Start of SUPPLIED MATERIAL
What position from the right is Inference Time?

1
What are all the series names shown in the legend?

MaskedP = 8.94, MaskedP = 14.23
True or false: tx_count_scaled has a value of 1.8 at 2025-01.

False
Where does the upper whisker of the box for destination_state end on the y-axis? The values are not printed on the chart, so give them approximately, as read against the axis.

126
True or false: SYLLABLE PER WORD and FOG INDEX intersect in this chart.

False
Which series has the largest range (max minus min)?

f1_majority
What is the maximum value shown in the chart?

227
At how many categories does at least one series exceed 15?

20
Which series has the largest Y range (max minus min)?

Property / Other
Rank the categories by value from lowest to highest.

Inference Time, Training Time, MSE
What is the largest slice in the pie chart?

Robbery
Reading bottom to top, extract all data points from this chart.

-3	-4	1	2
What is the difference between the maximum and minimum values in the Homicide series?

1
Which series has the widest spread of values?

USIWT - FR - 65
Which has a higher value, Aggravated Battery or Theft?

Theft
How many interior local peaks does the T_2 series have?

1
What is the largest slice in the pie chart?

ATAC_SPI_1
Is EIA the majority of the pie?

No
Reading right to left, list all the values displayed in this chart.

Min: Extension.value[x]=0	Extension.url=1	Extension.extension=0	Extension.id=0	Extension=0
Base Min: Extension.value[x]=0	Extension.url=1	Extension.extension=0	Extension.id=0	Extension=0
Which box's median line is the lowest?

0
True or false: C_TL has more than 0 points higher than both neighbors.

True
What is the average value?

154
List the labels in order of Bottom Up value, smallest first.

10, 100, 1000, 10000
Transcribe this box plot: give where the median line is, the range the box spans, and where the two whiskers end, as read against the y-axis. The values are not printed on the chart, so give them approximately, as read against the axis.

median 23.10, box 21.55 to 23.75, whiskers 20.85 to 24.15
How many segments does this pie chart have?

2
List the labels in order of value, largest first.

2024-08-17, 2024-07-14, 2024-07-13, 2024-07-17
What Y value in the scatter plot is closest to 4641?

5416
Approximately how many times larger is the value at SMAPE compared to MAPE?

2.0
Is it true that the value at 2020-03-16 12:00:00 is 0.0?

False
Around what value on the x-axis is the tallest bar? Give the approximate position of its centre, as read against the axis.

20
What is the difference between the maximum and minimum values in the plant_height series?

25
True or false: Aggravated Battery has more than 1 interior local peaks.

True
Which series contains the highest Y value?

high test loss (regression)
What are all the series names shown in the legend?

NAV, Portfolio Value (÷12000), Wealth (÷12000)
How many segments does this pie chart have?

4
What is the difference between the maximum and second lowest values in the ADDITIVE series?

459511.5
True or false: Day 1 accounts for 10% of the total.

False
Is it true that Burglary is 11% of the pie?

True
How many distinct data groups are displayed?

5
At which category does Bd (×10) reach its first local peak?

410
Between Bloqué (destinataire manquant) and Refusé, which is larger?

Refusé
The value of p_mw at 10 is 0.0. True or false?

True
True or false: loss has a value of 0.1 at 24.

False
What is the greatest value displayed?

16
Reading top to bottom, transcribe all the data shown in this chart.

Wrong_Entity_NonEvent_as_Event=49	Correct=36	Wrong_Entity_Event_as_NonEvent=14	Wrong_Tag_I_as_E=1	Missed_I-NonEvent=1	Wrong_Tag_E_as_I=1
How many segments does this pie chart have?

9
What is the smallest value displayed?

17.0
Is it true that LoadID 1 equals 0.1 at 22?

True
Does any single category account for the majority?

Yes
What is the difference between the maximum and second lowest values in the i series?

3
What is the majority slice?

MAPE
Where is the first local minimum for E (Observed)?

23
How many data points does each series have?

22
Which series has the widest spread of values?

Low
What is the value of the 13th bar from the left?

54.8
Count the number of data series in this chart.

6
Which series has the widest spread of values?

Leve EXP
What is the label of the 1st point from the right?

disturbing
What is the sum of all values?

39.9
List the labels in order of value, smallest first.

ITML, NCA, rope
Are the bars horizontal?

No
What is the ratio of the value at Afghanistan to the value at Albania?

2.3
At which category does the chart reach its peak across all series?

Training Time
End of SUPPLIED MATERIAL
Please give the lines starting at the one that contains "high test loss (regression)" and ending at the one that contains "Does any single", both included, as a JSON list of strings, one string per line, leaving out blank lines.

» ANSWER AREA:
[
  "high test loss (regression)",
  "What are all the series names shown in the legend?",
  "NAV, Portfolio Value (÷12000), Wealth (÷12000)",
  "How many segments does this pie chart have?",
  "4",
  "What is the difference between the maximum and second lowest values in the ADDITIVE series?",
  "459511.5",
  "True or false: Day 1 accounts for 10% of the total.",
  "False",
  "Is it true that Burglary is 11% of the pie?",
  "True",
  "How many distinct data groups are displayed?",
  "5",
  "At which category does Bd (×10) reach its first local peak?",
  "410",
  "Between Bloqué (destinataire manquant) and Refusé, which is larger?",
  "Refusé",
  "The value of p_mw at 10 is 0.0. True or false?",
  "True",
  "True or false: loss has a value of 0.1 at 24.",
  "False",
  "What is the greatest value displayed?",
  "16",
  "Reading top to bottom, transcribe all the data shown in this chart.",
  "Wrong_Entity_NonEvent_as_Event=49\tCorrect=36\tWrong_Entity_Event_as_NonEvent=14\tWrong_Tag_I_as_E=1\tMissed_I-NonEvent=1\tWrong_Tag_E_as_I=1",
  "How many segments does this pie chart have?",
  "9",
  "What is the smallest value displayed?",
  "17.0",
  "Is it true that LoadID 1 equals 0.1 at 22?",
  "True",
  "Does any single category account for the majority?"
]